Although most software vendors advise companies to install every patch that is issued, Cheney said, "with many organisations using hundreds of servers, it is unrealistic to expect them to update every server with every new patch." If installing patches and updating systems for security vulnerabilities overwhelms IT managers, Cheney recommends that they start with public-facing systems such as internet sites and web portals.
And while companies like Microsoft have attacked the problem of patch management with several recent automated tools, Cheney said automated installation and downtime related to rebooting servers after patches are installed are major challenges the security industry must still address.
An IT manager at a large commercial banks in the Northeast, who spoke on condition of anonymity, said there are often more changes and details to track than there are people to do the work. As a result, a security "exposure or misconfiguration is always possible," the manager said.

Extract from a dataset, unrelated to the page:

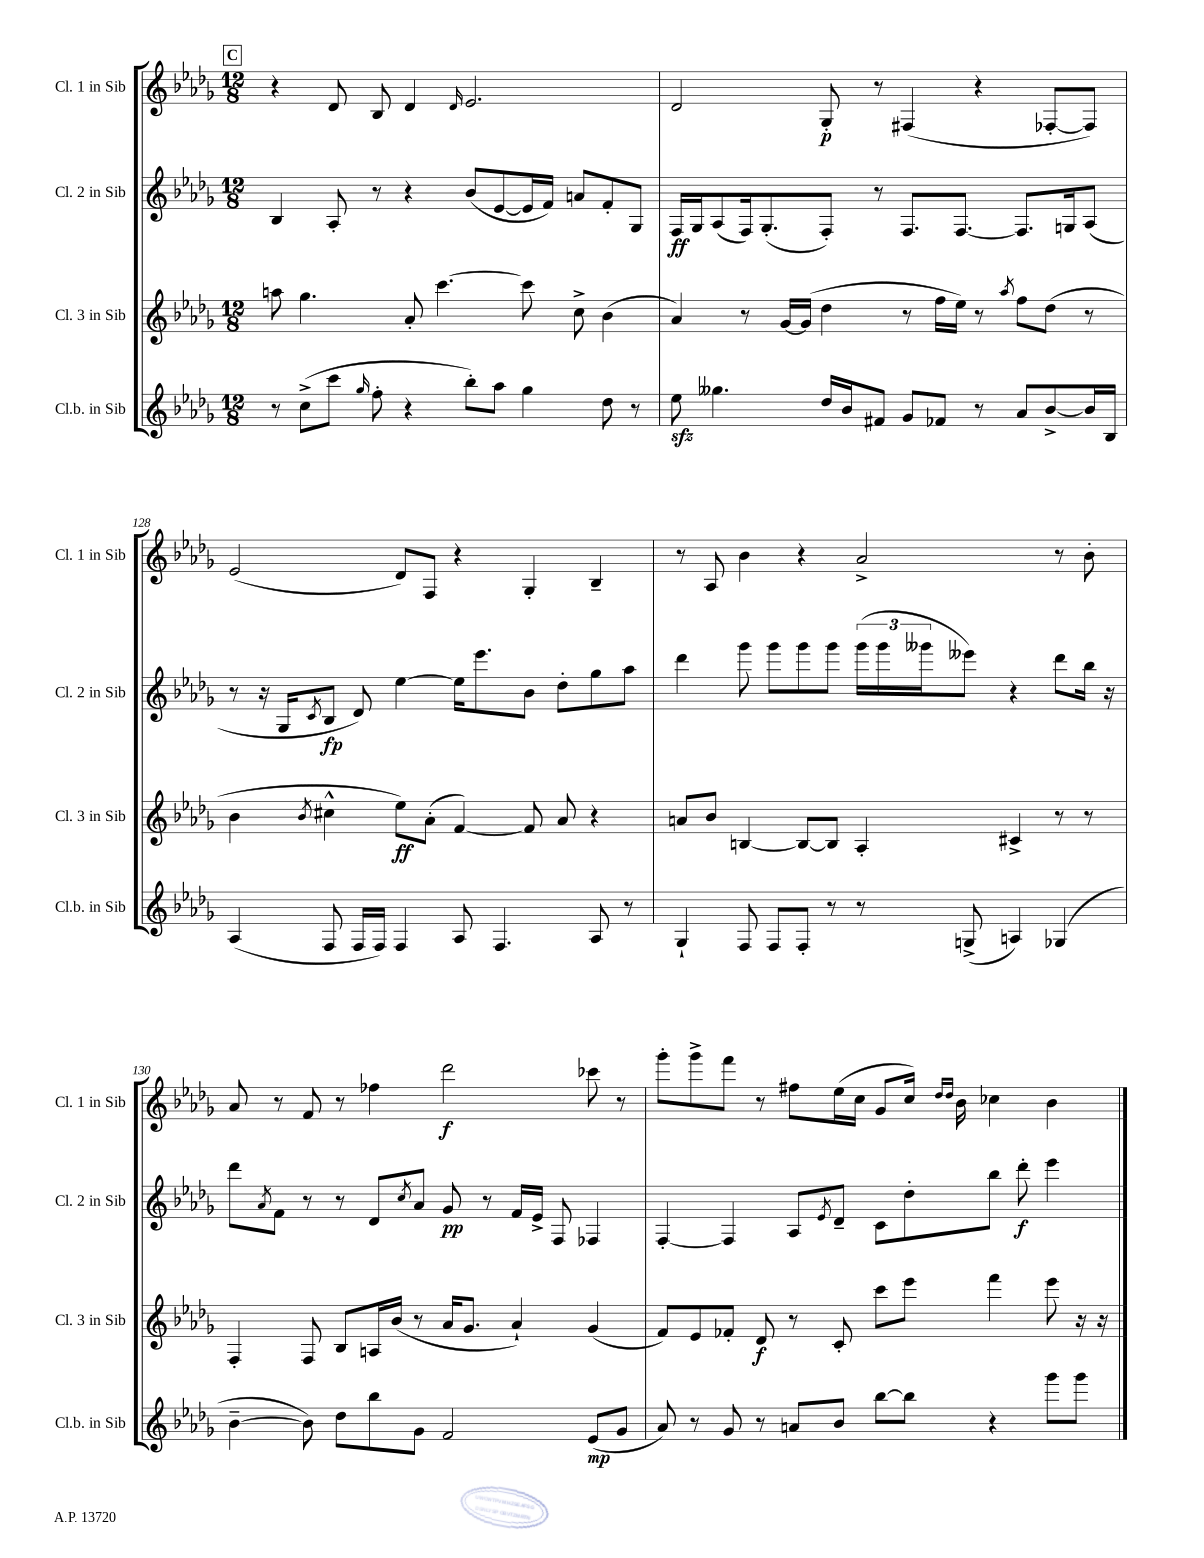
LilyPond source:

In most cases, however, these exposures and misconfigurations are obscure flaws in the logic that don't enable hackers to gain entry, but instead lock legitimate users out of the network, the bank IT manager said.
In a recent interview, David John, first vice president and CIO of Bayerische Landesbank Girozentrale, a Munich-based bank with offices in the US, acknowledged the importance of having enough human resources to get the job done properly.
"Although IT security and infrastructure are necessary, they often neglect the obvious fact that no matter how sound your design, without administrators, operators and required support personnel, what good is it?" said John.
Landesbank is currently researching metadirectories to simplify administration and free up resources to concentrate on security, he said.
John Pescatore, an analyst at Stamford, Connecticut-based Gartner, said the recent economic downturn, combined with the heightened sense of security awareness, has forced many of his corporate clients to increase their focus on intrusion detection and managed vulnerability scanning.